*What is required*
Your answer must be every line of the data below that holds the string "plus", copied exactly.

Transcribed page contents:
******

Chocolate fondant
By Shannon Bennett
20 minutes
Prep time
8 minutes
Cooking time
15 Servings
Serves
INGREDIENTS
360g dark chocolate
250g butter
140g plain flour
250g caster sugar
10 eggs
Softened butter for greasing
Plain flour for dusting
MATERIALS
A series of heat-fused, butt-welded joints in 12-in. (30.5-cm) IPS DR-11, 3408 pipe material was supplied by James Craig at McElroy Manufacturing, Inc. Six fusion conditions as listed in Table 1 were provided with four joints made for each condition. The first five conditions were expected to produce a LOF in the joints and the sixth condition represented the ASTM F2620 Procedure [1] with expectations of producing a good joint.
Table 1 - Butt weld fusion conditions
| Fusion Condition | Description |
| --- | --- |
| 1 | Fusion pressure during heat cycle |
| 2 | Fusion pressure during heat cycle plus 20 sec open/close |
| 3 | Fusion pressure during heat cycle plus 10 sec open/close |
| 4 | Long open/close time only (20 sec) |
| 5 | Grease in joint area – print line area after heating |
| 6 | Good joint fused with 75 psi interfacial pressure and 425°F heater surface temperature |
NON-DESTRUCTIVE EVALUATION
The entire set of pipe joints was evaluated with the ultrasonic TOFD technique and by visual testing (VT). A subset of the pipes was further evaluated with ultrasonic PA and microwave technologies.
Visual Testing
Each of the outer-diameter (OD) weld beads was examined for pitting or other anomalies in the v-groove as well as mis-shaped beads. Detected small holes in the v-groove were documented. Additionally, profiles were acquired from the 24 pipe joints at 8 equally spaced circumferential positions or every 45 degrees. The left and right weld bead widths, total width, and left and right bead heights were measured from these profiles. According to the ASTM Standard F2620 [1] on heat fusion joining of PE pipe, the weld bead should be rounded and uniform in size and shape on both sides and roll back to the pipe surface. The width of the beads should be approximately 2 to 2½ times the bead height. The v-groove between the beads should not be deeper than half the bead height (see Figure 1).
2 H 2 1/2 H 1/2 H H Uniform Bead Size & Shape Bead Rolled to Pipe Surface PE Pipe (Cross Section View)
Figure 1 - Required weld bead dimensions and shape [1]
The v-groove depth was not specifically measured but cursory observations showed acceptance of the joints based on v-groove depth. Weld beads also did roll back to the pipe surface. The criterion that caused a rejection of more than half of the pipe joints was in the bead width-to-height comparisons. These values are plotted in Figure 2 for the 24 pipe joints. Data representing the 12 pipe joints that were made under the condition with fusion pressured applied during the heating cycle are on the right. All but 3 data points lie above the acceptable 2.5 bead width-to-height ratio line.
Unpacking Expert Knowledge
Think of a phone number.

******

*Finished exercise*
| 2 | Fusion pressure during heat cycle plus 20 sec open/close |
| 3 | Fusion pressure during heat cycle plus 10 sec open/close |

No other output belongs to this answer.